I disagree. If you’re looking for a life partner, and potentially someone to raise children with, there are *some* more important things than social class, but it’s not that far down the list. Social class is very intertwined with money, and all kinds of marriage stressors pop up around money. Lack of, spending priorities, lifestyle expectations, retirement goals, etiquette norms, family of origin expectations…
Anonymous
Family values and money priorities usually come from one's upbringing and experience. So it's a consideration but not the only one.
Anonymous
Do you both like/appreciate/wear hats? Old hats, new hats, borrowed hats, whatever hats. Now make it work!
Anonymous
I come from an UMC background. My DH is from another country. His parents come from working class backgrounds and were the first of their families to get formal education. They had decent and stable government jobs in their country but never had much money. DH got a scholarship to come to the US for college which is where we met. His family’s lack of resources was not a consideration. They are good people with solid values. It helps that my family is also not into status symbols. We’ve been very happy together.
Anonymous
Anonymous wrote:Do you consider the social class background of someone when you’re dating them?

I really wonder if a harmonious match can be made in a cross-class union. An UMC woman married to a LMC man? That wouldn’t end so well!


I guess JD and Usha are making it work.
Anonymous
Methinks the Lady of the Manor is considering having relations with the yardman again.
Anonymous
Anonymous wrote:Do you consider the social class background of someone when you’re dating them?

I really wonder if a harmonious match can be made in a cross-class union. An UMC woman married to a LMC man? That wouldn’t end so well!

Don't do it. I married what I thought was a striver from a LMC background. I thought we'd have similar values since we were both white collar professionals and he claimed to want better than he had been shown growing up. Well, I learned that people revert to their hardwired upbringing regardless of what they profess.

The class envy and gnawing insecurities over what others have, the refusal to live within his means, the inability to value skills-building activities over consumerism (he'd fight me to the death over weekend language classes for the kids, but thought nothing of dropping $10k we didn't have on a three-day Disney trip), the pound foolish mentality (refused to buy higher quality clothes that fit well and lasted a long time and thought he was saving by buying cheaper clothes that he would then pay a fortune to have tailored only for them not to last more than a few months)...all of it was so tiring and ruinous.

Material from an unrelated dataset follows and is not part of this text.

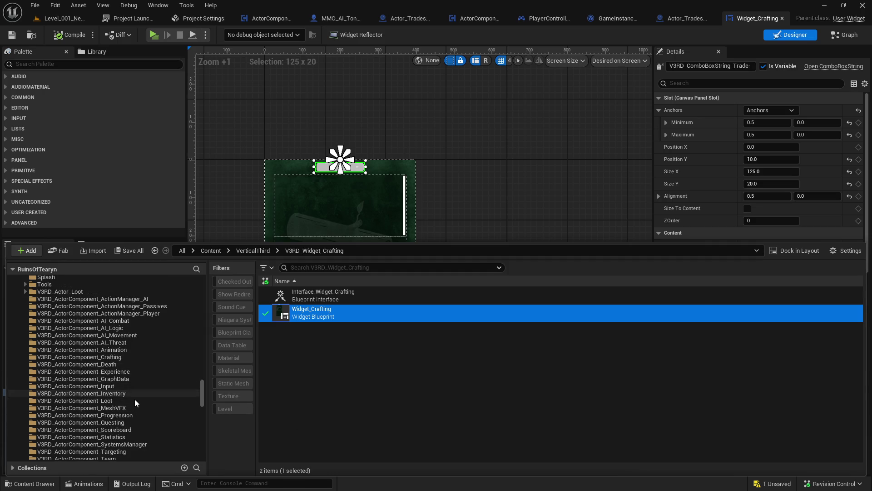
{"action": "scroll", "coordinate": [134, 399], "scroll_direction": "up", "scroll_amount": 2}
{"action": "left_click", "coordinate": [129, 357]}
{"action": "double_click", "coordinate": [404, 321]}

I left the marriage a lot poorer but finally understood why my parents' "elitism" was actually just wisdom. The values that different SES families pass on truly are VERY different and they do explain why some people will never get ahead. My younger "progressive" self didn't see that.
Anonymous
Anonymous wrote:Everything is a consideration, but you cant generalize - it really depends on the people. Where this match is most likely to have problems that aren’t obvious until it’s too late is kids, like if the UMC partner wants private school, golf lessons, SAT tutor, etc., and the LMC one thinks its a waste of money because they turned out fine without it. Money issues with parents too - go to the family forum for plenty of those stories.

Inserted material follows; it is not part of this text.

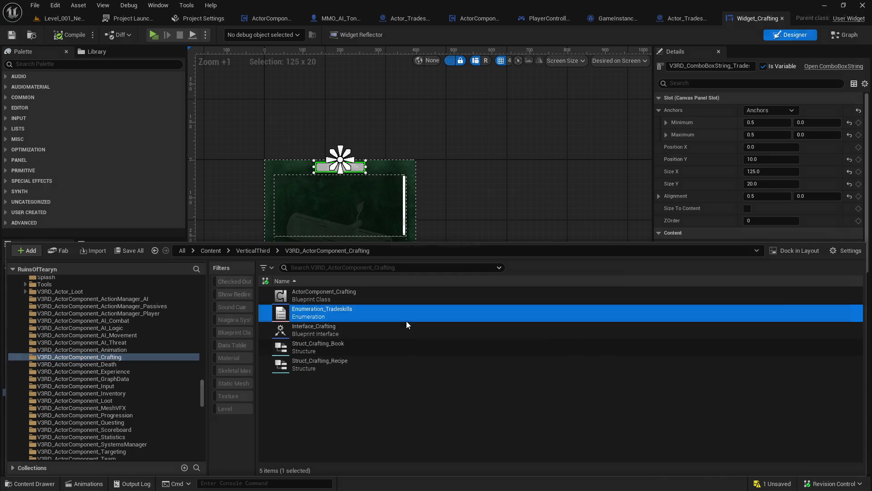
- Save and check out the Enumeration_Tradeskills enum, then close its editor
{"action": "left_click", "coordinate": [12, 35]}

All of this. My ex-DH envies all the ways I have given our kids a headstart in life. I don't think he realized just how early the upbringings of UMC kids diverge from that of LMC kids until he saw all the ways I strategize our kids' success. It's really weird how resentful he gets about it. Almost as if he doesn't want the kids to do better than him on a very deep level that he denies to himself. I think even the sincere desire to have your kids do better and the willingness to work to ensure that (not just vaguely hope for it) also differs among the classes.